Another interesting development was the asking ‘ can I have an apple’ instead of the usual sweets, crisps etc that were found in the larder. And then there was a strange look when they were banished from the foodfactory back to the railway game. Life certainly has changed. One thing I would like to see them change is the ability to make every room in the house in the flux of change. Their stuff now dons the landing, both rooms, the lounge and even the bathroom. I keep reminding myself its the process that counts, a smaller life, with more space, more fun and community. Ah and the communication for working together also needs a little tweaking. On day one there was a lot of shouting, day two less shouting and stomping off.
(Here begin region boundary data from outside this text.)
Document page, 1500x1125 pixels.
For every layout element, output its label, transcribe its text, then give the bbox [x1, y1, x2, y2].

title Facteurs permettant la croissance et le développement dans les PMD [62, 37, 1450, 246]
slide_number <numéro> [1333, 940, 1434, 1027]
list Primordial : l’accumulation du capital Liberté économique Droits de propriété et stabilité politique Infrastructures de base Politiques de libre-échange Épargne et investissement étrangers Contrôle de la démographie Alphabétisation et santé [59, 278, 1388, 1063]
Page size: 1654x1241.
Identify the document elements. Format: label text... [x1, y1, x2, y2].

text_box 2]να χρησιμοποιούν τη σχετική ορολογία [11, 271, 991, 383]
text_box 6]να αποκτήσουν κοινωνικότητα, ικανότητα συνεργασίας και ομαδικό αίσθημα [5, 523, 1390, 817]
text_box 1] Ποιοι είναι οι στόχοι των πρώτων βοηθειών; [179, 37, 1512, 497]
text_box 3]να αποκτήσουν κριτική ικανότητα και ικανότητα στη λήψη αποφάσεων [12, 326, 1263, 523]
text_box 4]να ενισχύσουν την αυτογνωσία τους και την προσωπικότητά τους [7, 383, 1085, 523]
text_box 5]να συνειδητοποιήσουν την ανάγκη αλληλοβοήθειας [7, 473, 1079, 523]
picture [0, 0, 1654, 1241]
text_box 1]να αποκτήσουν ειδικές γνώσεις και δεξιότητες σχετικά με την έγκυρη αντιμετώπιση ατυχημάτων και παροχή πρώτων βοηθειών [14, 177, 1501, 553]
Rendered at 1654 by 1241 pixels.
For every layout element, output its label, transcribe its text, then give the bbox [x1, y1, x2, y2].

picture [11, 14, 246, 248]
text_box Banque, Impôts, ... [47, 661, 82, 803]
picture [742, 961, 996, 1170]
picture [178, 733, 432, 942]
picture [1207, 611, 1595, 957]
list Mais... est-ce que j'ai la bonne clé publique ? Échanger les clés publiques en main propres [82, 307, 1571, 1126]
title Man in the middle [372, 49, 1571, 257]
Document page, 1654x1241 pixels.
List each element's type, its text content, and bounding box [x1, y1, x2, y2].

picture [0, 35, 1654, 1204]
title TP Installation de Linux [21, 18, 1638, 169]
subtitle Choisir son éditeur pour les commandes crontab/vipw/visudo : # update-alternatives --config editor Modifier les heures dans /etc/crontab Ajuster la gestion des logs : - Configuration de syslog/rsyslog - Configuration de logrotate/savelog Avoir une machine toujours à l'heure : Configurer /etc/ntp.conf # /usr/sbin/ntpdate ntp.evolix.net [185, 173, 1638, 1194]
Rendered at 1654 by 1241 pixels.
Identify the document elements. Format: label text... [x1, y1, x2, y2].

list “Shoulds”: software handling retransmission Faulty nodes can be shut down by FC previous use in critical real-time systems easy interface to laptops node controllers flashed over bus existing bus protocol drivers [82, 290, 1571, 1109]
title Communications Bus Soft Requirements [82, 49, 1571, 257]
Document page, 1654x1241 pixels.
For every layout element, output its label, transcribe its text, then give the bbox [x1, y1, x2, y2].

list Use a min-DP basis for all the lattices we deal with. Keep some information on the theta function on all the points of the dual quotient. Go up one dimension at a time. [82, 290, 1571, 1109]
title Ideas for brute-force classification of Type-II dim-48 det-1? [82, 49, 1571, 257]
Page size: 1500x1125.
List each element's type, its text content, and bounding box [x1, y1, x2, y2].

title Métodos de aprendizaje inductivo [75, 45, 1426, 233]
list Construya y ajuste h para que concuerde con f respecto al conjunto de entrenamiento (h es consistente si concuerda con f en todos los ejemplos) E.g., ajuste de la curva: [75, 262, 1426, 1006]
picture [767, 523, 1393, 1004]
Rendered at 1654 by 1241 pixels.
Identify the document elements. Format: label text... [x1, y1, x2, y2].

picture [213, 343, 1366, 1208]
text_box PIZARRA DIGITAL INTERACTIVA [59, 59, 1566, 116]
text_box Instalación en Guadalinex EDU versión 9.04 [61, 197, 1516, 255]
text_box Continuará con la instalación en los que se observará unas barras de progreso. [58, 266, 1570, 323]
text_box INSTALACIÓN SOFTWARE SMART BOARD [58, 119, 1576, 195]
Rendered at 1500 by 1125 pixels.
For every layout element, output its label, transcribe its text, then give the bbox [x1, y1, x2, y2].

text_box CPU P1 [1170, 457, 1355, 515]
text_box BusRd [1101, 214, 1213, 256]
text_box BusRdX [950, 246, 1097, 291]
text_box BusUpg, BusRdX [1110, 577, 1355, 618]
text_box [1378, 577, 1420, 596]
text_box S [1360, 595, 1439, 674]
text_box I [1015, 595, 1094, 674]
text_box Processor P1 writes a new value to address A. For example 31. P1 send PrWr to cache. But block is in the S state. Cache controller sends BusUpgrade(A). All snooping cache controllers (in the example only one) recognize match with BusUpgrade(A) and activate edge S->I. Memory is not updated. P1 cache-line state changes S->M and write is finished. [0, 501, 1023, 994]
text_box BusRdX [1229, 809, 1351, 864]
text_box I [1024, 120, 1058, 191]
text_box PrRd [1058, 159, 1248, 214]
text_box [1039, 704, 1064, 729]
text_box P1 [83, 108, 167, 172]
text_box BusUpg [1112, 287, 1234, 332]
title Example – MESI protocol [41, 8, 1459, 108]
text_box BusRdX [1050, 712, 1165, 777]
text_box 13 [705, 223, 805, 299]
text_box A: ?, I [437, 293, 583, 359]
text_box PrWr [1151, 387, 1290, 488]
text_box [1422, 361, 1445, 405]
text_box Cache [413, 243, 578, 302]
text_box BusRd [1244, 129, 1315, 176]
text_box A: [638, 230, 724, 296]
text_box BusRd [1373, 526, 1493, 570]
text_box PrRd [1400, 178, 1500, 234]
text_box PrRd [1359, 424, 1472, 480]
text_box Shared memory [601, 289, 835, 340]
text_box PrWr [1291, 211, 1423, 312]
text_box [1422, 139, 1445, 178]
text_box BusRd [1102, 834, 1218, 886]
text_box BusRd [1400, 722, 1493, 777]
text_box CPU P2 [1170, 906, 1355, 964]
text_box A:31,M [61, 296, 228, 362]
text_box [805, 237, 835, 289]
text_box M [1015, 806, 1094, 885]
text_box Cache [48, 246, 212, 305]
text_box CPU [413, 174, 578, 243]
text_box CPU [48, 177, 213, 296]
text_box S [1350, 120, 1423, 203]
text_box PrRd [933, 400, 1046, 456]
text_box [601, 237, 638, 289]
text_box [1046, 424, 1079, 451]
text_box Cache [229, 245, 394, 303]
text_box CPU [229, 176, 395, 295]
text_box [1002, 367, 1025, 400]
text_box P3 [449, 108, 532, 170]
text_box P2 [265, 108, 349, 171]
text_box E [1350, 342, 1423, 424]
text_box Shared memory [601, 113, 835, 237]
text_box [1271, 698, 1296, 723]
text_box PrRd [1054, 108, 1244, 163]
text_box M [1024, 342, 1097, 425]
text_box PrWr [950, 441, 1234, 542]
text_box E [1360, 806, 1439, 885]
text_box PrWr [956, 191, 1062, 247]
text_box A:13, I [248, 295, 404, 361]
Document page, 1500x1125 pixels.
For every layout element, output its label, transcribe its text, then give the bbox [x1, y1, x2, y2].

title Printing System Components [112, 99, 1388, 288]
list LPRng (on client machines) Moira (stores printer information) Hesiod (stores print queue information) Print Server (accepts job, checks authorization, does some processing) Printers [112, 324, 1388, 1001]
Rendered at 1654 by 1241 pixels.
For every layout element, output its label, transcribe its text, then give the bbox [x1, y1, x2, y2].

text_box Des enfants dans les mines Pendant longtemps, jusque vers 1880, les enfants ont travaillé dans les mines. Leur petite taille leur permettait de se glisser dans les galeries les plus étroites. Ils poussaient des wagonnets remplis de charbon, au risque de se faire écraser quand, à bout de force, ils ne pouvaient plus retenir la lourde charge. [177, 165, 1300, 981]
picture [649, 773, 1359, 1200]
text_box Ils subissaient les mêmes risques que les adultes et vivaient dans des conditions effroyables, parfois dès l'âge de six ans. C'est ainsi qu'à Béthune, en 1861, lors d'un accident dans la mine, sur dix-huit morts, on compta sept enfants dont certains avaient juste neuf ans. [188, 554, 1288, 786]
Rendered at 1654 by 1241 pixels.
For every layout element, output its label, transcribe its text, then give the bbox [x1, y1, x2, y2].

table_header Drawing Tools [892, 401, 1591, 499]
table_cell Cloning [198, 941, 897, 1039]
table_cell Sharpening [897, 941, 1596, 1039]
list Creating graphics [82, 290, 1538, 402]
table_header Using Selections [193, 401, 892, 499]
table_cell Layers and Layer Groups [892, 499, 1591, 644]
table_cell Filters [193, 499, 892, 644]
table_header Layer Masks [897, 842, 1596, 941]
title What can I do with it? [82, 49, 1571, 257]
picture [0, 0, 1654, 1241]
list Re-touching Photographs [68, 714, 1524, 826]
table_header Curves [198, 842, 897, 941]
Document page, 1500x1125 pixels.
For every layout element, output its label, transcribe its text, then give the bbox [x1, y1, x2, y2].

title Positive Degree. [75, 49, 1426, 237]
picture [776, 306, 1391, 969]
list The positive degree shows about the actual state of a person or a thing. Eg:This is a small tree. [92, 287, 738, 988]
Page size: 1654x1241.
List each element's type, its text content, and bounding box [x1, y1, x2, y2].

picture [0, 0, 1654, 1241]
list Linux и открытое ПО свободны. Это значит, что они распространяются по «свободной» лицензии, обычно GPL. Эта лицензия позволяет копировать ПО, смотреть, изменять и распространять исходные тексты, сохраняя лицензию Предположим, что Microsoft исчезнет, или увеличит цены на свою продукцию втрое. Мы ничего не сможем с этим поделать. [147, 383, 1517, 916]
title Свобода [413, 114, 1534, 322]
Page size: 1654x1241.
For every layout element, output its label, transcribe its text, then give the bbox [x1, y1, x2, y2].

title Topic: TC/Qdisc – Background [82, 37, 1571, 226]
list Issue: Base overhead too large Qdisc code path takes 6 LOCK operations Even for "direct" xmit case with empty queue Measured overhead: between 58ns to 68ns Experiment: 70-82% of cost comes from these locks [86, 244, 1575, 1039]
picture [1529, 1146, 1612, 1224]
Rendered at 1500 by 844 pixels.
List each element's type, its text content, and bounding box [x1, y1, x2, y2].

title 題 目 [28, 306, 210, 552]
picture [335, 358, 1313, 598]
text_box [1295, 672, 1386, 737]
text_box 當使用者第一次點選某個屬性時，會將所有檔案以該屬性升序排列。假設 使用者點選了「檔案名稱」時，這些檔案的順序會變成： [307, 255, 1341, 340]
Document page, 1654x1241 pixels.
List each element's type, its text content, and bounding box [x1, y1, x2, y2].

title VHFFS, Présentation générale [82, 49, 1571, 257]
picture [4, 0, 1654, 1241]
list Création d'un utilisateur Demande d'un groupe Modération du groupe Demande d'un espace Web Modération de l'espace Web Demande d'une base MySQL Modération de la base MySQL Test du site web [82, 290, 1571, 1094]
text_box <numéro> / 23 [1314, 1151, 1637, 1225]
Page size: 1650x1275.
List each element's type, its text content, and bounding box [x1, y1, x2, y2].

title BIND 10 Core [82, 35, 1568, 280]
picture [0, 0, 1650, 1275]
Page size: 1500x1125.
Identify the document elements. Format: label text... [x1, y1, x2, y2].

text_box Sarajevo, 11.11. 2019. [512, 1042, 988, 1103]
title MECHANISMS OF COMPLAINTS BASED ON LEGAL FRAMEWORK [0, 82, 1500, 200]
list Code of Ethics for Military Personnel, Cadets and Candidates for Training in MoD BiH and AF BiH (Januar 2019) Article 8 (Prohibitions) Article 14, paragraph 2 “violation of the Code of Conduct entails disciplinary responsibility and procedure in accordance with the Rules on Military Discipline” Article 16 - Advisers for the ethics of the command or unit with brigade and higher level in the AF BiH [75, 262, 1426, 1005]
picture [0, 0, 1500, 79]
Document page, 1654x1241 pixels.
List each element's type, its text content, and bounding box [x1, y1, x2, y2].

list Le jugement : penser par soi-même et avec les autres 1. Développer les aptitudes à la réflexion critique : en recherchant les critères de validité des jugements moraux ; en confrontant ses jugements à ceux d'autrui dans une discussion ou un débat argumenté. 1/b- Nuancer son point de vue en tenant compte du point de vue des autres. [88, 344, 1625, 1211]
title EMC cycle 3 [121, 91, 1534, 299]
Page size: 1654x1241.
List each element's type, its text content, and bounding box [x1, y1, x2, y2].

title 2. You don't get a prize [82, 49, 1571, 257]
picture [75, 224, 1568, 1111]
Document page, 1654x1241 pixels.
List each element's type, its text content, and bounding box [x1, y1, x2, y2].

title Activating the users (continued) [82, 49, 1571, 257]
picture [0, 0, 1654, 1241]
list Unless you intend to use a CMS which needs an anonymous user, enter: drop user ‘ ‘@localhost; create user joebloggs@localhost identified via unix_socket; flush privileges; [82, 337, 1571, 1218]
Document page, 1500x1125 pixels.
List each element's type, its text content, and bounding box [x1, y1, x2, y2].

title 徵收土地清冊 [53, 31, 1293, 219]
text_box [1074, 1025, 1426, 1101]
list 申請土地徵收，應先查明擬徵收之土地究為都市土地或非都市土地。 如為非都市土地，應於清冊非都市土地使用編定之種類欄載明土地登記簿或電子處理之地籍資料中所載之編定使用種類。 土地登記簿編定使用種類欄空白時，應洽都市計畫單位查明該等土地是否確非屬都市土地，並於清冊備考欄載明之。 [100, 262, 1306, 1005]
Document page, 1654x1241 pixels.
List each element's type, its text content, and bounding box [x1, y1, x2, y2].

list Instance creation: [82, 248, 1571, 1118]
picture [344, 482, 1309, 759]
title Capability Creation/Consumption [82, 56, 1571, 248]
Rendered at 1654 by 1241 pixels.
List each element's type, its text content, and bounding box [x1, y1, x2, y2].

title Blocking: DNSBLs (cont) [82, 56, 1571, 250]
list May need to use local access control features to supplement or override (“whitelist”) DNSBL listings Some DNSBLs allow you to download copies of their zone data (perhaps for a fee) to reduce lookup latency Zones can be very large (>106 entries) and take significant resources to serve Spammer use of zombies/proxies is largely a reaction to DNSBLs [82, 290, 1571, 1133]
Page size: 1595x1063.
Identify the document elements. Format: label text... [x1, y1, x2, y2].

It feels like bootcamp but I do think they are having fun by the way and it sure beats the cues in airports and the eco costs of holidays. Who would have thought you could have so much adventure in your own backyard. The team have gone to bed in different rooms ( just trying it for size) and I guess some negotiation will continue to happen but thats good, when they are talking to eachother and learning to talk and use eye contact, at least they are not trying to kill someone in a game. I am keeping my fingers crossed, my hopes high and look at the growing that is taking place.

1 comment:

Trisha said...

When my kids were young we didn't even have a TV for 4 years, and then we had a small one my mother gave me and I kept it in a cupboard except on Sunday nights when it would come out for one or two hours of supervised watching. They played with Lincoln Logs, Legos, and found ways to entertain themselves as well as learning social skills and extablishing a pecking order that changed from game to game.